--- Information given ---

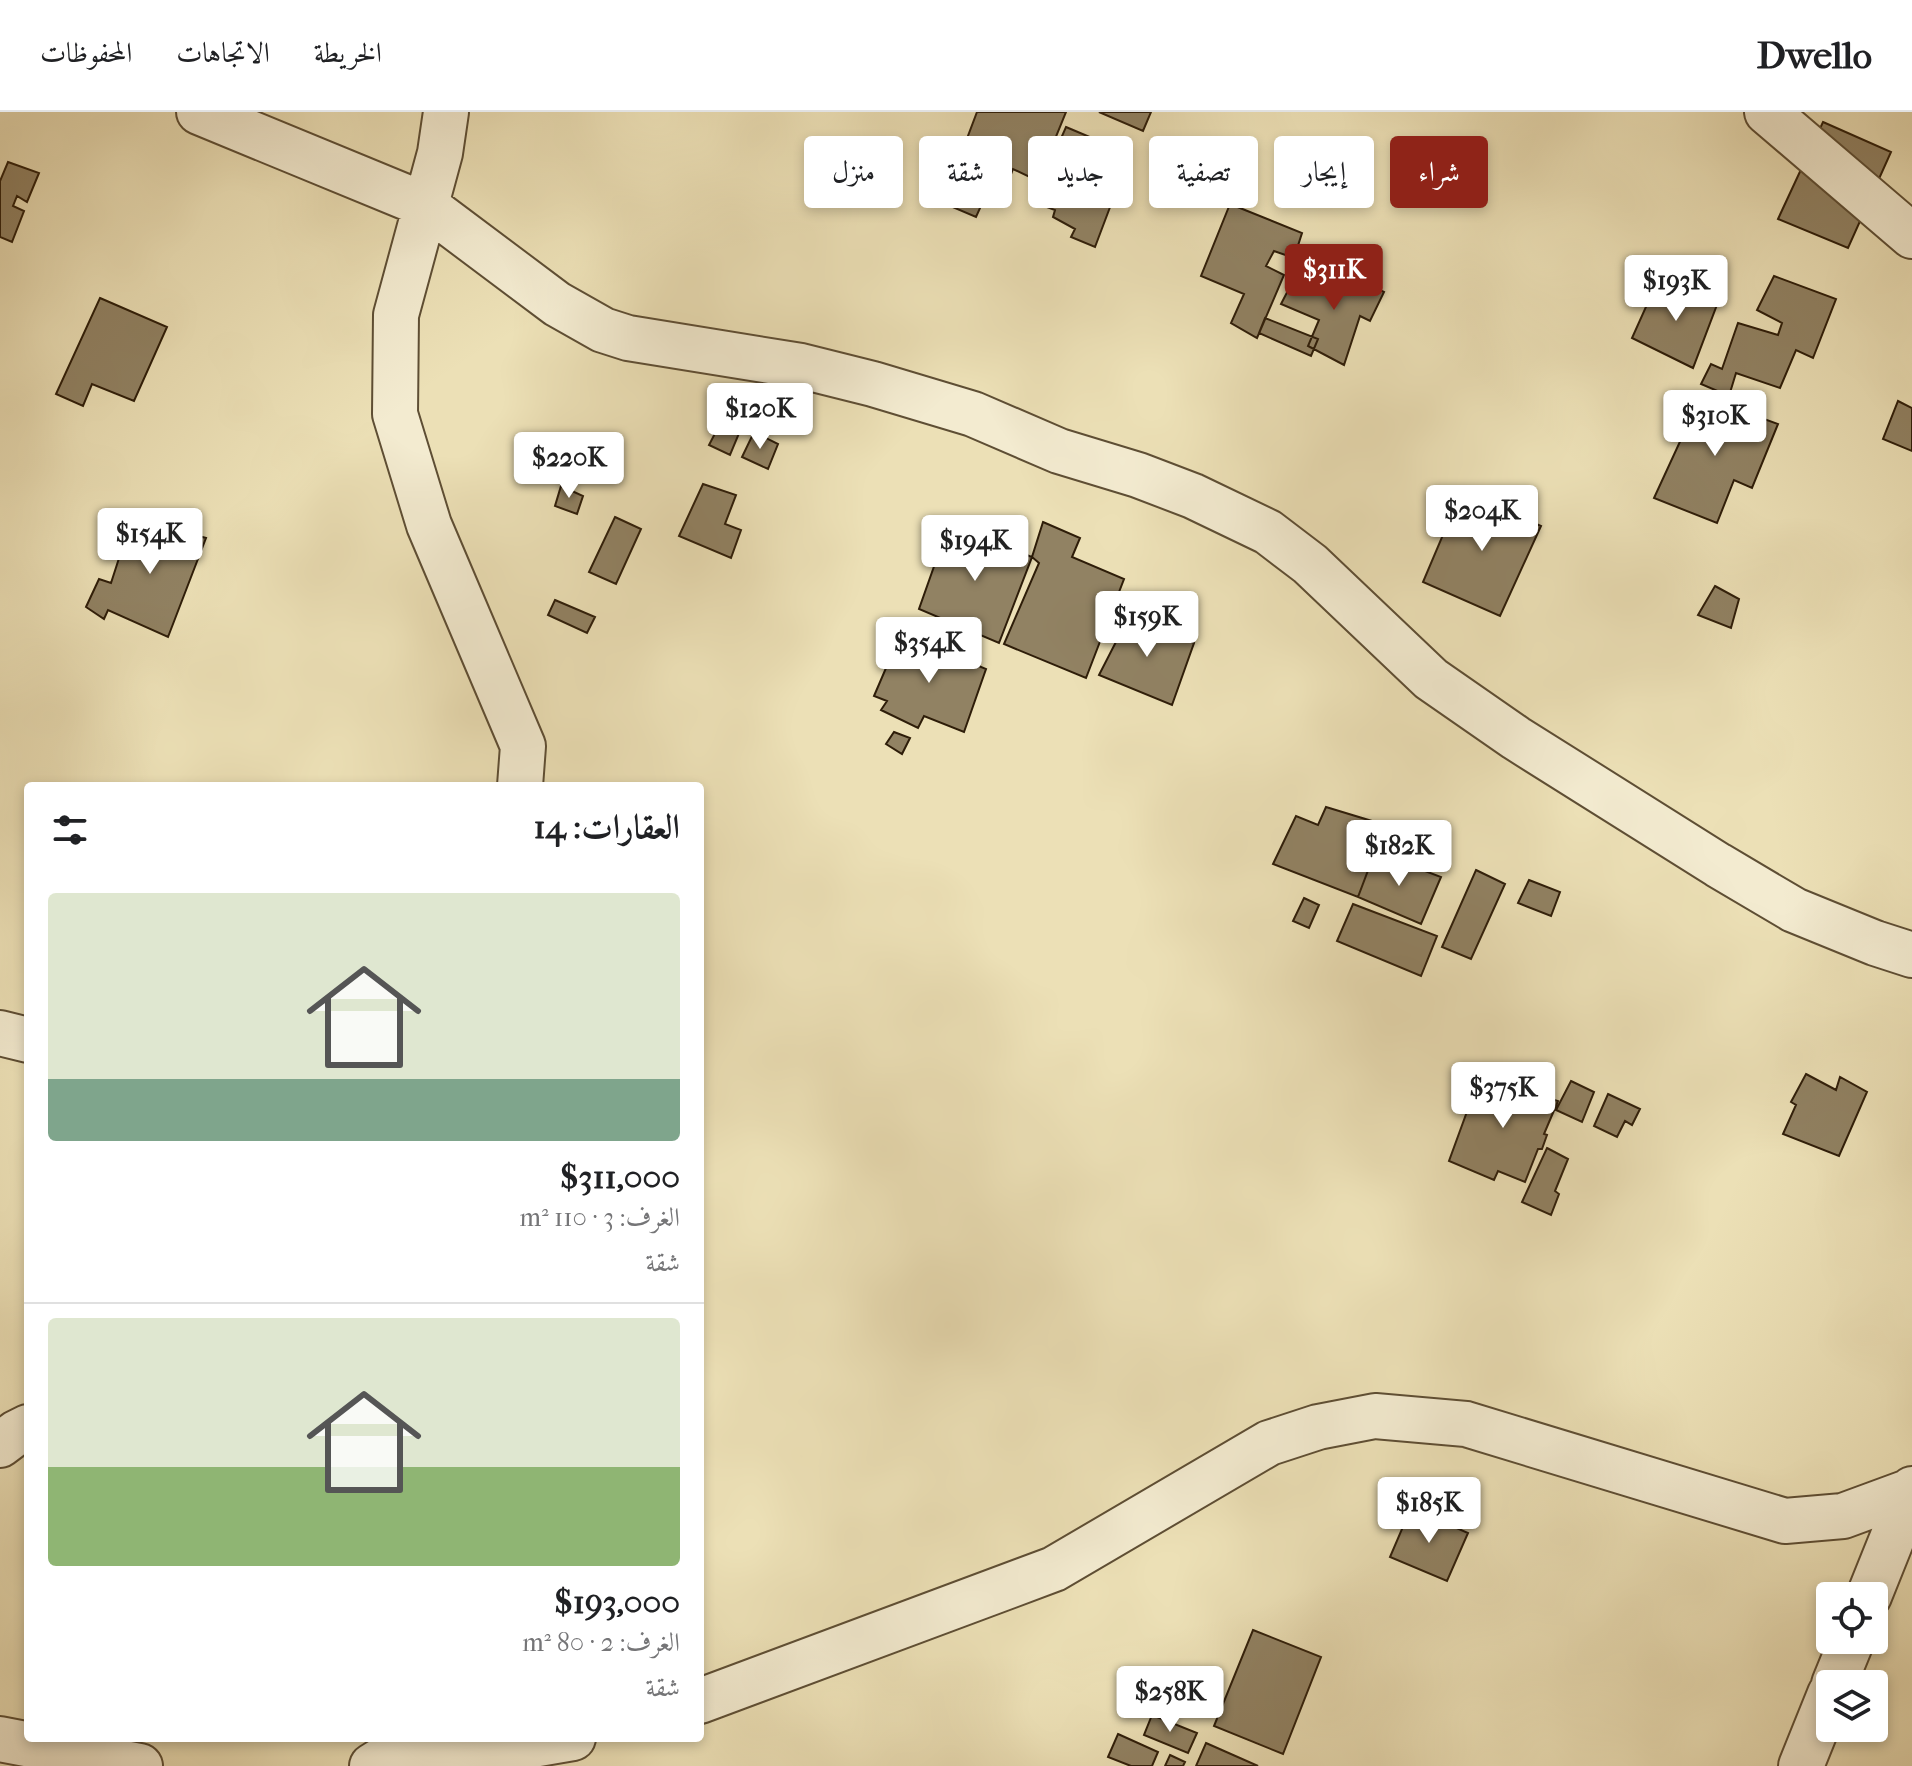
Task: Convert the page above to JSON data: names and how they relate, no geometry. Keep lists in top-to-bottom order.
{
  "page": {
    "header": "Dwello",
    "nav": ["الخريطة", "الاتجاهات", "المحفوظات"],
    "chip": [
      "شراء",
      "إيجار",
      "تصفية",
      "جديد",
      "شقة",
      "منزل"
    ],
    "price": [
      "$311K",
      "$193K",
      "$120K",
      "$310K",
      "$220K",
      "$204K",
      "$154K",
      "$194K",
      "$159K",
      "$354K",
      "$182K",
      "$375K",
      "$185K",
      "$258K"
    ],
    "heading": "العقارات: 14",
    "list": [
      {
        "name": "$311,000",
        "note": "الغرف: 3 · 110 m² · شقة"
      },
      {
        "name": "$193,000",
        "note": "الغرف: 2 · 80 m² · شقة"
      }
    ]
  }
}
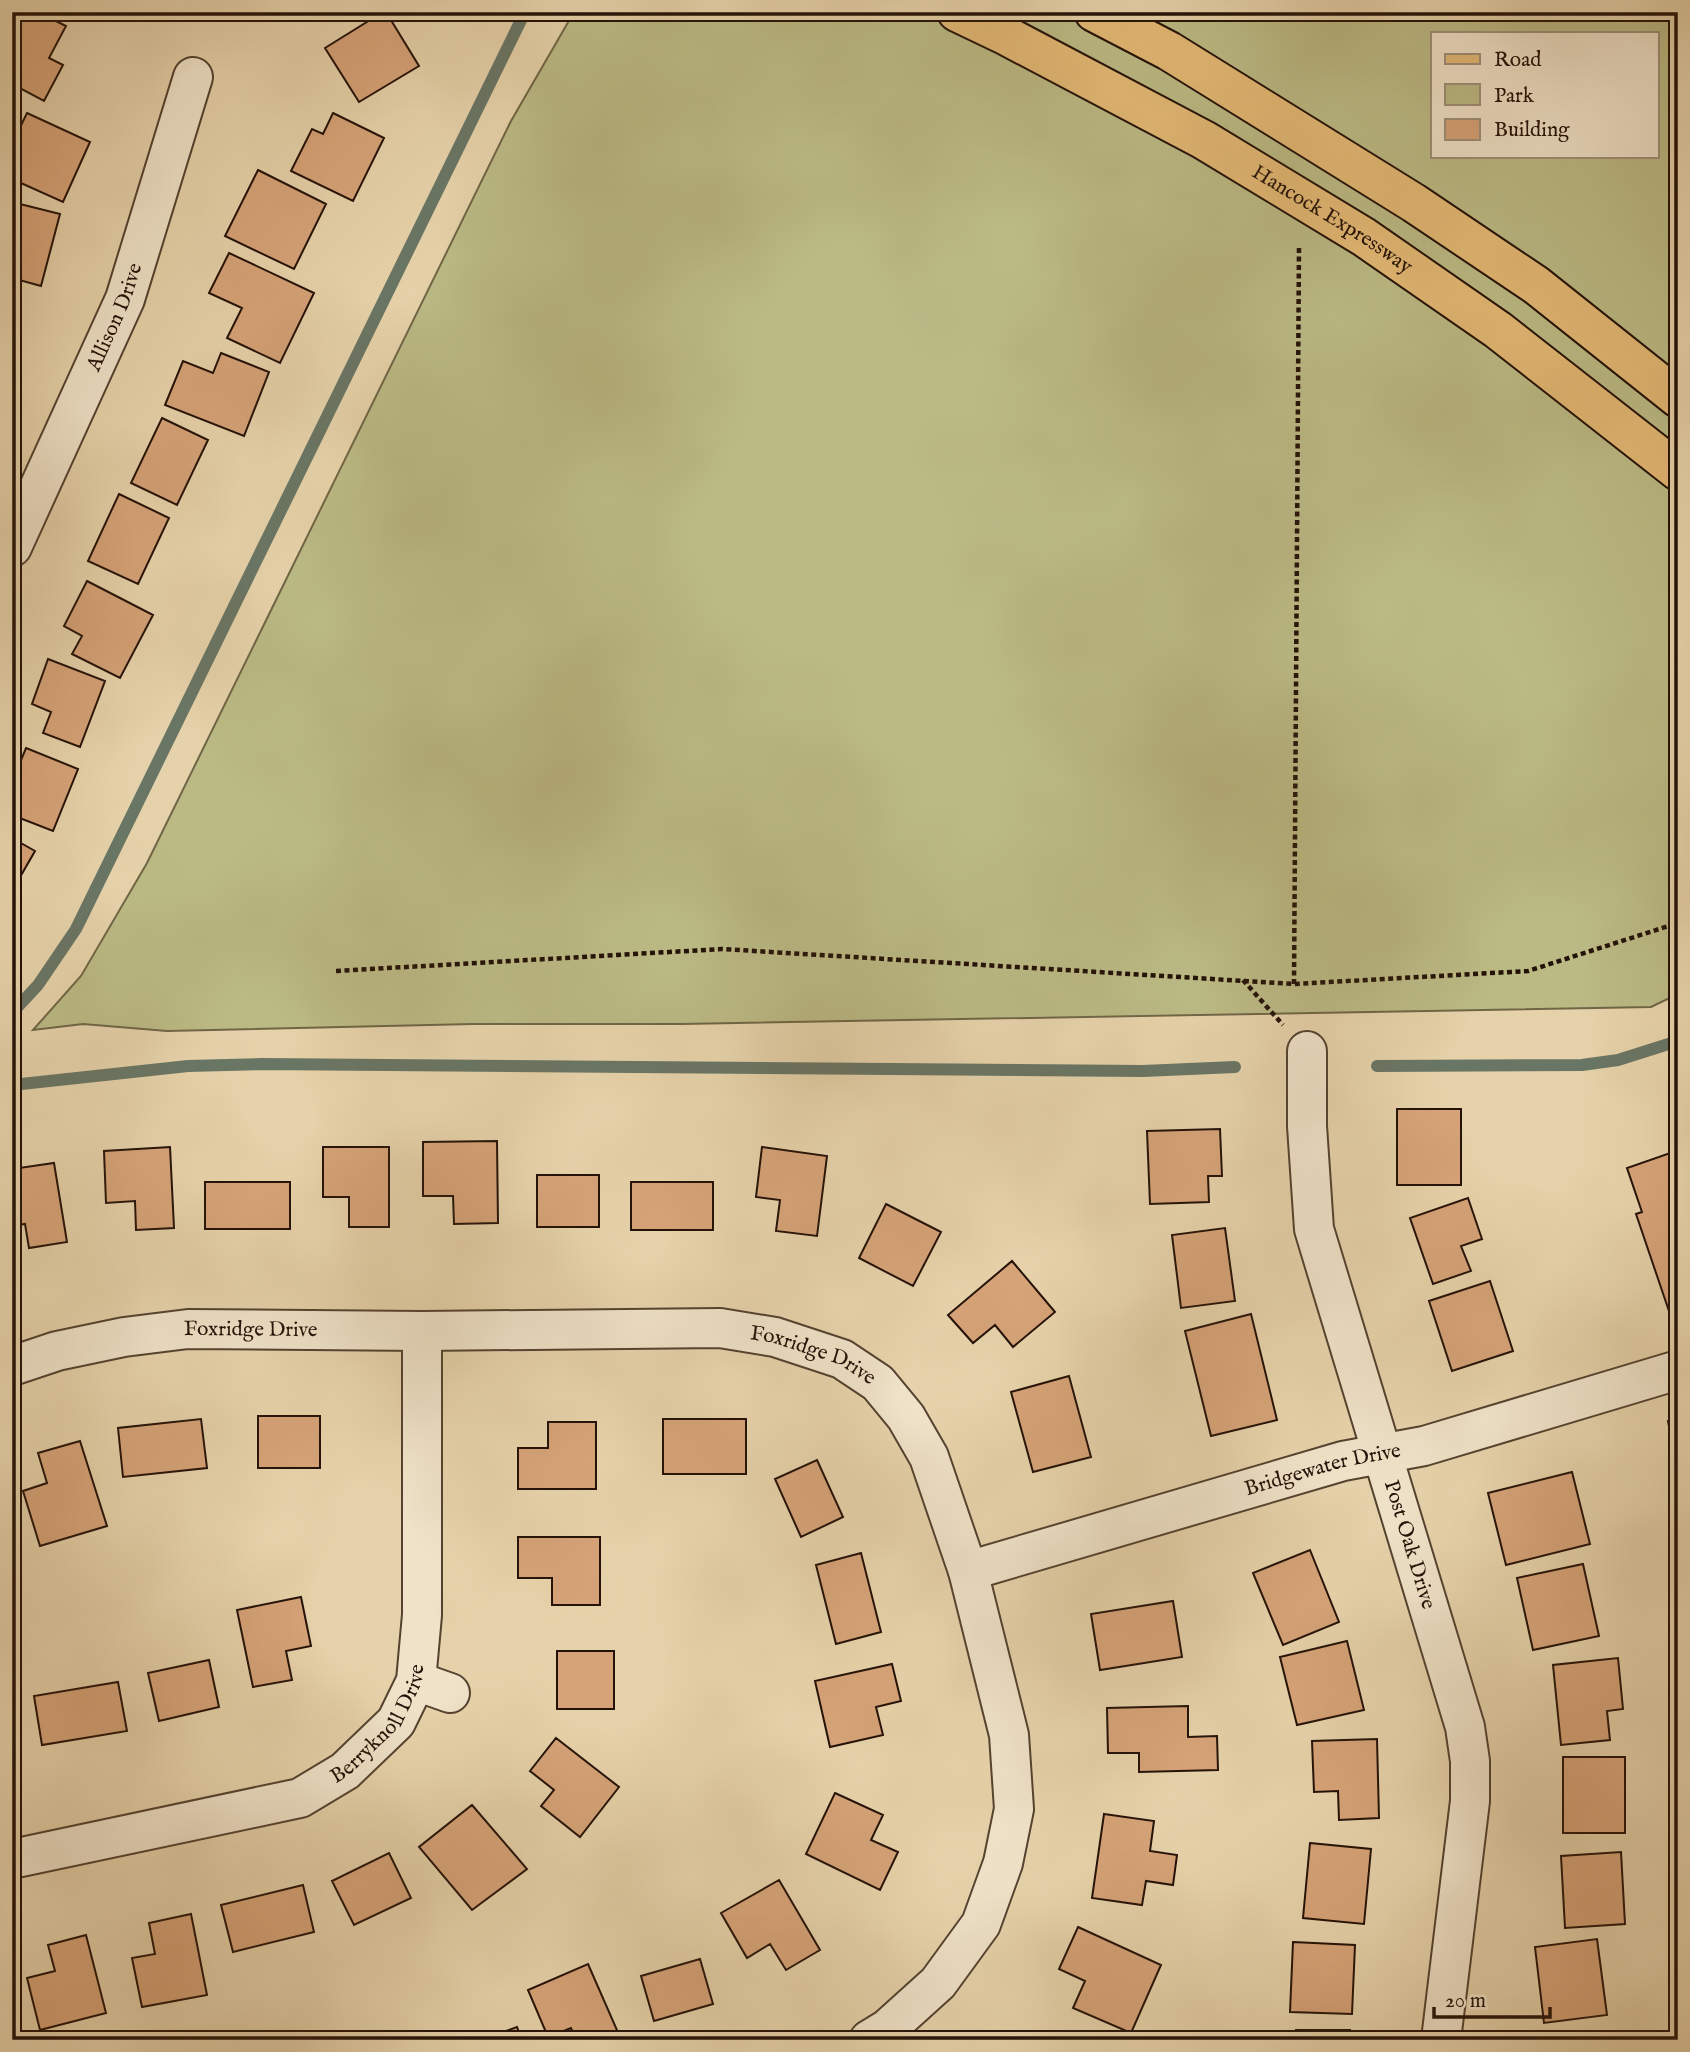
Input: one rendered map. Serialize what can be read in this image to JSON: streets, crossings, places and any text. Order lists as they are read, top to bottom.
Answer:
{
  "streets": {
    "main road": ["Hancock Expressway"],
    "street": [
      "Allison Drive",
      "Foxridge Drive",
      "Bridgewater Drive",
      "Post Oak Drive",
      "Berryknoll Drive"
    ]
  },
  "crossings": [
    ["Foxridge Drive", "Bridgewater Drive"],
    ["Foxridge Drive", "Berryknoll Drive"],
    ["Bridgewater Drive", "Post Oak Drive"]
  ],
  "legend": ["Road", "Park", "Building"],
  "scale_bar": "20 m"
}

---

#### [Activity]
Make an exact copy of the listing above. Its pictures are not needed.

#### [Written response]
Task: Convert the page above to JSON data: names and how they relate, no geometry. Keep lists in top-to-bottom order.
{
  "page": {
    "header": "Dwello",
    "nav": ["الخريطة", "الاتجاهات", "المحفوظات"],
    "chip": [
      "شراء",
      "إيجار",
      "تصفية",
      "جديد",
      "شقة",
      "منزل"
    ],
    "price": [
      "$311K",
      "$193K",
      "$120K",
      "$310K",
      "$220K",
      "$204K",
      "$154K",
      "$194K",
      "$159K",
      "$354K",
      "$182K",
      "$375K",
      "$185K",
      "$258K"
    ],
    "heading": "العقارات: 14",
    "list": [
      {
        "name": "$311,000",
        "note": "الغرف: 3 · 110 m² · شقة"
      },
      {
        "name": "$193,000",
        "note": "الغرف: 2 · 80 m² · شقة"
      }
    ]
  }
}
Input: one rendered map. Serialize what can be read in this image to JSON: streets, crossings, places and any text. Order lists as they are read, top to bottom.
Answer:
{
  "streets": {
    "main road": ["Hancock Expressway"],
    "street": [
      "Allison Drive",
      "Foxridge Drive",
      "Bridgewater Drive",
      "Post Oak Drive",
      "Berryknoll Drive"
    ]
  },
  "crossings": [
    ["Foxridge Drive", "Bridgewater Drive"],
    ["Foxridge Drive", "Berryknoll Drive"],
    ["Bridgewater Drive", "Post Oak Drive"]
  ],
  "legend": ["Road", "Park", "Building"],
  "scale_bar": "20 m"
}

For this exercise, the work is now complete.